_Data for this task_.

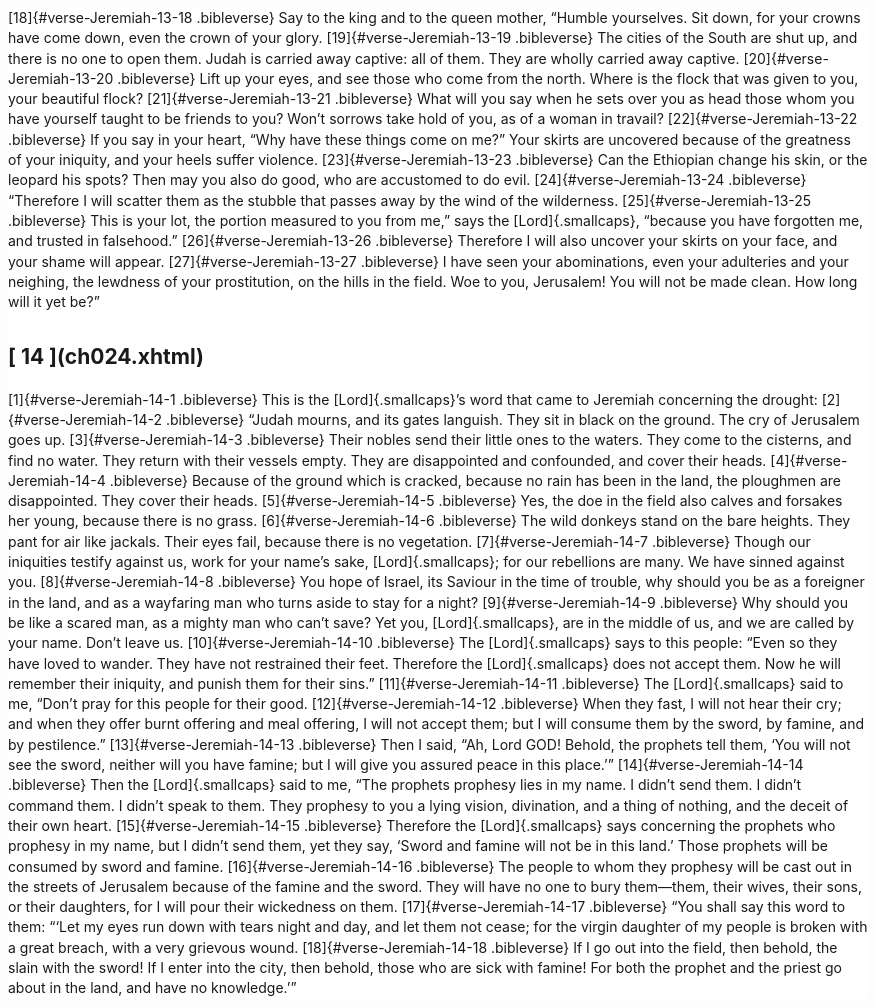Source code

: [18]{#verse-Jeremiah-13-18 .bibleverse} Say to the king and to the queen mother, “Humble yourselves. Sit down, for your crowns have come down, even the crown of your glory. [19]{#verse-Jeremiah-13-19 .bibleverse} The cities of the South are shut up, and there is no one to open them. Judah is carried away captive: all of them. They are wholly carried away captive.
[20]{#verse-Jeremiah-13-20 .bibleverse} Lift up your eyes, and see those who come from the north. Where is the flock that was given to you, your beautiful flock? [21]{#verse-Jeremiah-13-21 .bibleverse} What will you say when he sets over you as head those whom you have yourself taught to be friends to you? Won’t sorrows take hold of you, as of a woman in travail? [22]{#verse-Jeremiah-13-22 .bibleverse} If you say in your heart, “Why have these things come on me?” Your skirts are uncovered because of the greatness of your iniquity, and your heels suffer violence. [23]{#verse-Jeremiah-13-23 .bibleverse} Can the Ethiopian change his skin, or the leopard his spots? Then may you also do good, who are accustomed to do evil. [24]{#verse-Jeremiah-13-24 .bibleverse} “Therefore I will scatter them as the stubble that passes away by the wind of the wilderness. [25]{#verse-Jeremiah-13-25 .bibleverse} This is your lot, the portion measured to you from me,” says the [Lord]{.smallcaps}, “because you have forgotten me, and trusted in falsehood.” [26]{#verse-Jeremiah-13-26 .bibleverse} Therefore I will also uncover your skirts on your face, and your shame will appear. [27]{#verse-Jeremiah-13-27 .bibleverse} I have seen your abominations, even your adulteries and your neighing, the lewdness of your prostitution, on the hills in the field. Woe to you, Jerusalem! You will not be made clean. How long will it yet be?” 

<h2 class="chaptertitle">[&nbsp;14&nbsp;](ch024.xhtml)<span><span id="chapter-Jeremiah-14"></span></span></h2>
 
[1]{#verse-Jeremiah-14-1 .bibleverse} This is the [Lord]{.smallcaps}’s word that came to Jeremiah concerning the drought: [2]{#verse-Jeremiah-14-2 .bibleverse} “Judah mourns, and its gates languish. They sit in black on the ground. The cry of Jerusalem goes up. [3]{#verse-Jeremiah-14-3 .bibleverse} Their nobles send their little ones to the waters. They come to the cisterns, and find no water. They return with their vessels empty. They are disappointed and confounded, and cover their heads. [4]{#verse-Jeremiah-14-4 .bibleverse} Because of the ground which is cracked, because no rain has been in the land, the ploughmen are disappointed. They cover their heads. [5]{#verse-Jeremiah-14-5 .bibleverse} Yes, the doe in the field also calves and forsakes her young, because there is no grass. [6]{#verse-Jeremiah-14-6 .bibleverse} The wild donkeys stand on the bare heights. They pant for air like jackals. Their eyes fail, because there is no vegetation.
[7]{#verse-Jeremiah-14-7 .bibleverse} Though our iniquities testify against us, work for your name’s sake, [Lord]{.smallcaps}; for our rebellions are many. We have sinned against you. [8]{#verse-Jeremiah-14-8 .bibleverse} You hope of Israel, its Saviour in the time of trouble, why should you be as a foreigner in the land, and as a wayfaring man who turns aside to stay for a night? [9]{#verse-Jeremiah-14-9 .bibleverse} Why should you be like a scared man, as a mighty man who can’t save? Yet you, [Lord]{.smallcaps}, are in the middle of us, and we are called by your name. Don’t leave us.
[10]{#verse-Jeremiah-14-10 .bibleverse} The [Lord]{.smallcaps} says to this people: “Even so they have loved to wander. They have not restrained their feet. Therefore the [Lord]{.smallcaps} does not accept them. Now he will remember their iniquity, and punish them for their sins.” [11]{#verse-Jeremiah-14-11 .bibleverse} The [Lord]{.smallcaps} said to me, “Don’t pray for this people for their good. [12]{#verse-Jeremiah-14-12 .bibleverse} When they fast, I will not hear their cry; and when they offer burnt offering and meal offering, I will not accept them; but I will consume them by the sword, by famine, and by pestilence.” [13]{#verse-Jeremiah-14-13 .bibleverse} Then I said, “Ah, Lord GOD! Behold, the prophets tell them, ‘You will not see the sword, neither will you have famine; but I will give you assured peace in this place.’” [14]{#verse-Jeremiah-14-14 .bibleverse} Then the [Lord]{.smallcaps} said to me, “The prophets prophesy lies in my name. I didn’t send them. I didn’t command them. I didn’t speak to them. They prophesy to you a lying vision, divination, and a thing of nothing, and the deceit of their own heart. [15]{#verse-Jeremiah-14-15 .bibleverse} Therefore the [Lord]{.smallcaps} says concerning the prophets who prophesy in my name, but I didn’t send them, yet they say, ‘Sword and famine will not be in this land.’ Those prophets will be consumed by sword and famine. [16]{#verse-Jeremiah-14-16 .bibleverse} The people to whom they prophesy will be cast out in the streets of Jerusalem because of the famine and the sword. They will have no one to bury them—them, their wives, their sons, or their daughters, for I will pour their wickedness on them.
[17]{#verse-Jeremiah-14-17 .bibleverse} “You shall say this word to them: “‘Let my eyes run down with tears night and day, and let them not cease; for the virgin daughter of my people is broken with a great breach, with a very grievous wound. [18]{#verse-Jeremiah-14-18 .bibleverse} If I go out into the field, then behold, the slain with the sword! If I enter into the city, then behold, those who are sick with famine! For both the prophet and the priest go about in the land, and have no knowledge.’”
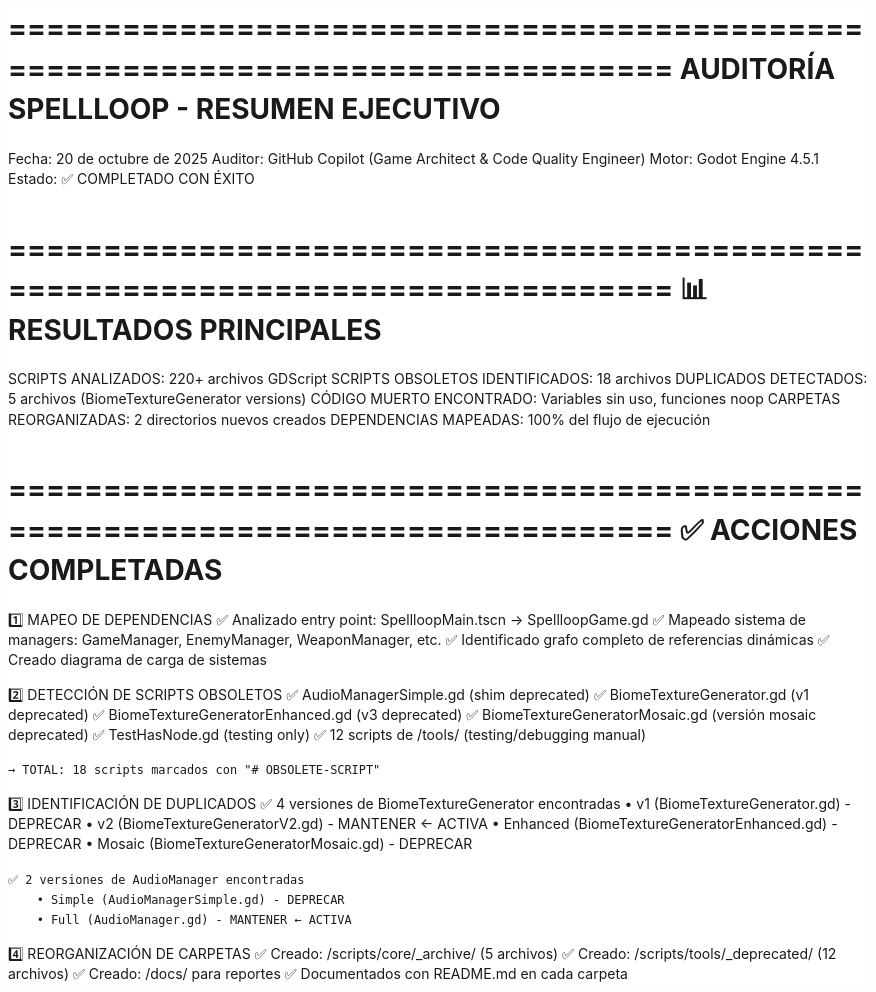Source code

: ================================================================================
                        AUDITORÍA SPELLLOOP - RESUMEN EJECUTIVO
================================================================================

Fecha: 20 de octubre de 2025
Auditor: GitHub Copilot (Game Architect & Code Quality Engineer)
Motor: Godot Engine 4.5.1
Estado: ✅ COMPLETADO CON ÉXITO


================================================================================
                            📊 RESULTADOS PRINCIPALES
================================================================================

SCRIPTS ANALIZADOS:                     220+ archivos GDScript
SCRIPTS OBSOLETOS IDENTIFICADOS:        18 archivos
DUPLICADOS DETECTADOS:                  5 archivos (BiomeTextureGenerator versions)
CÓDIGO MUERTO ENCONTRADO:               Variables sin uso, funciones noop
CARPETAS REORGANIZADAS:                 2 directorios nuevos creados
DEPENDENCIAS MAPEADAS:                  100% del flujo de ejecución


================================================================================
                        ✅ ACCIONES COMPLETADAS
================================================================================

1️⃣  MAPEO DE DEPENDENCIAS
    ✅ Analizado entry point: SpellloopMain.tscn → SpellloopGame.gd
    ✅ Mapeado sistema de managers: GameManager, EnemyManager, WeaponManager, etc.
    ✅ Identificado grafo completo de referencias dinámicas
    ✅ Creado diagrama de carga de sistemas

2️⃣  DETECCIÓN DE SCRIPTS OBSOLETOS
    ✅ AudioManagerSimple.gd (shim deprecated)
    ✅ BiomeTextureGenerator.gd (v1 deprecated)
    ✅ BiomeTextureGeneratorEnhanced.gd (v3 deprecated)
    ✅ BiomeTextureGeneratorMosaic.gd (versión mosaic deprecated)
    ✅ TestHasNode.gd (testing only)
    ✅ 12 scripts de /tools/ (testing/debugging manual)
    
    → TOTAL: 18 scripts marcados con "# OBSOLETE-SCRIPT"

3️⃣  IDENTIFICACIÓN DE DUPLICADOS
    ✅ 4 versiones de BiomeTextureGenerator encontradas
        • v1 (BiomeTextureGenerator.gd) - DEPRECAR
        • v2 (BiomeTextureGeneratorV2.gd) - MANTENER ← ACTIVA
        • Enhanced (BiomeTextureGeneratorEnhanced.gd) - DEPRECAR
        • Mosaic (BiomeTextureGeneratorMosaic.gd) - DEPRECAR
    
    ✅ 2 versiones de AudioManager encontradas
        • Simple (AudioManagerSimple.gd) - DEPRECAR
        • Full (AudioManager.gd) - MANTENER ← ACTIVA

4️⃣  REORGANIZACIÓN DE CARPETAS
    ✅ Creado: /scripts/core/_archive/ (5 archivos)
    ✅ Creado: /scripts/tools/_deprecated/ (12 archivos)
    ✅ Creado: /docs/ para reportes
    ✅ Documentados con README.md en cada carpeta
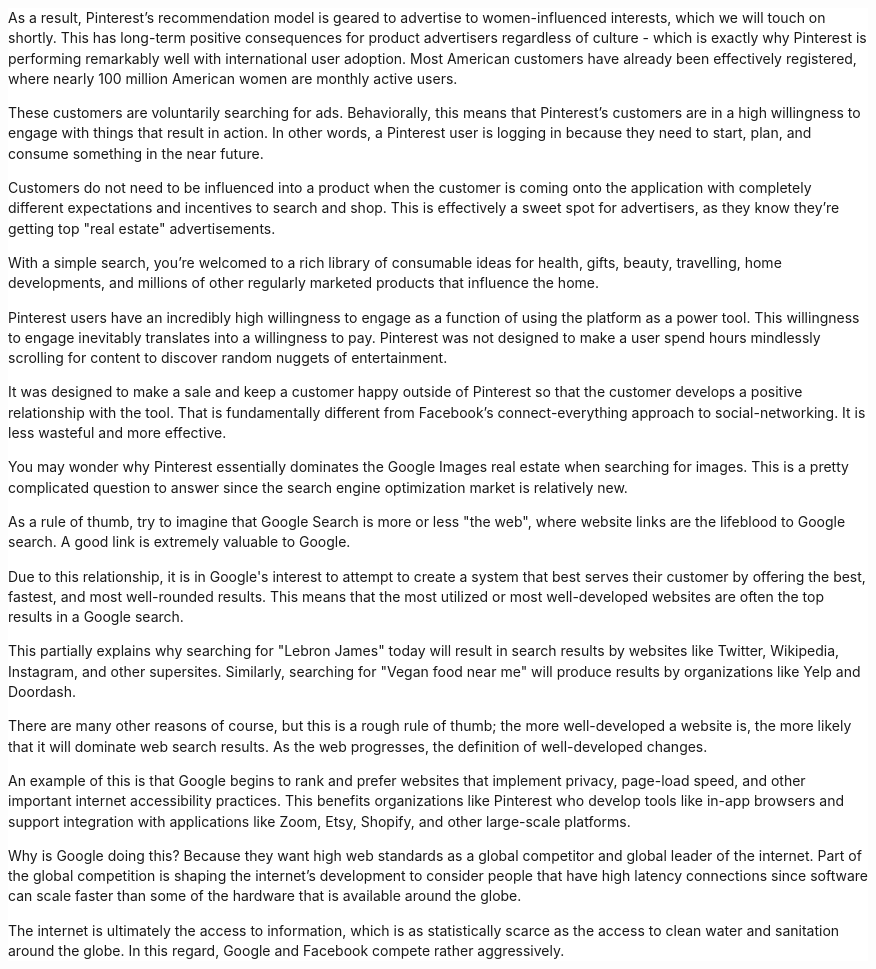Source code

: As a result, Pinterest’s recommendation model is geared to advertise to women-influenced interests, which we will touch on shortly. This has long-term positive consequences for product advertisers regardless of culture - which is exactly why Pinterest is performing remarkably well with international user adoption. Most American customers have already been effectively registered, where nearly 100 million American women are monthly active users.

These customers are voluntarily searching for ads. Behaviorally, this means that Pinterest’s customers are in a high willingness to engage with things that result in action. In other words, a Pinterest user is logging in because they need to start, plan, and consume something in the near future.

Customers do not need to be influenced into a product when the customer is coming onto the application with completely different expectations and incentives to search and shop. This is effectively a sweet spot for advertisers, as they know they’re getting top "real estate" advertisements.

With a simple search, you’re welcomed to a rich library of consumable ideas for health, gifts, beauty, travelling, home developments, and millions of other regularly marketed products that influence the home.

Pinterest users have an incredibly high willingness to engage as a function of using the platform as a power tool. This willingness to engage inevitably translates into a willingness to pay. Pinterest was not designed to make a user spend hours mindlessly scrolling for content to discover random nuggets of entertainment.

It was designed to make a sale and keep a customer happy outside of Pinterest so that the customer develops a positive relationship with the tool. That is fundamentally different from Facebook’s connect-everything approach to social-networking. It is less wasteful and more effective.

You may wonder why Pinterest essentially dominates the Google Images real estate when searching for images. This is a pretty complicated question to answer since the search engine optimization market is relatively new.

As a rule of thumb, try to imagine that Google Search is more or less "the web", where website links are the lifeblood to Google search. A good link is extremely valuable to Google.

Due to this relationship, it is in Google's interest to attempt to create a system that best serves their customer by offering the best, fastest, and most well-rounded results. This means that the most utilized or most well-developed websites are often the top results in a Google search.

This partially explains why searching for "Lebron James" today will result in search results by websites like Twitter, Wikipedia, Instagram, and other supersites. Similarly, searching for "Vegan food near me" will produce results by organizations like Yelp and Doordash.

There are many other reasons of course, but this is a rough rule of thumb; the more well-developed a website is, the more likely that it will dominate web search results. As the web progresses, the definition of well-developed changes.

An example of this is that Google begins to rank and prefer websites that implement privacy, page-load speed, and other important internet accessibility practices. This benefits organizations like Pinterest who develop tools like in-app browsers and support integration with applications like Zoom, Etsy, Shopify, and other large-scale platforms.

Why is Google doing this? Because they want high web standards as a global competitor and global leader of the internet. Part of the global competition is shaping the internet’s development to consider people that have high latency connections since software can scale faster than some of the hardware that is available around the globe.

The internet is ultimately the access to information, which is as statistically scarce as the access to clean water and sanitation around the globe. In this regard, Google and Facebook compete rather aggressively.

_Work to complete_.
How many lines in the material contain the string "archivos"? Give the number alone.

_Response area_.
5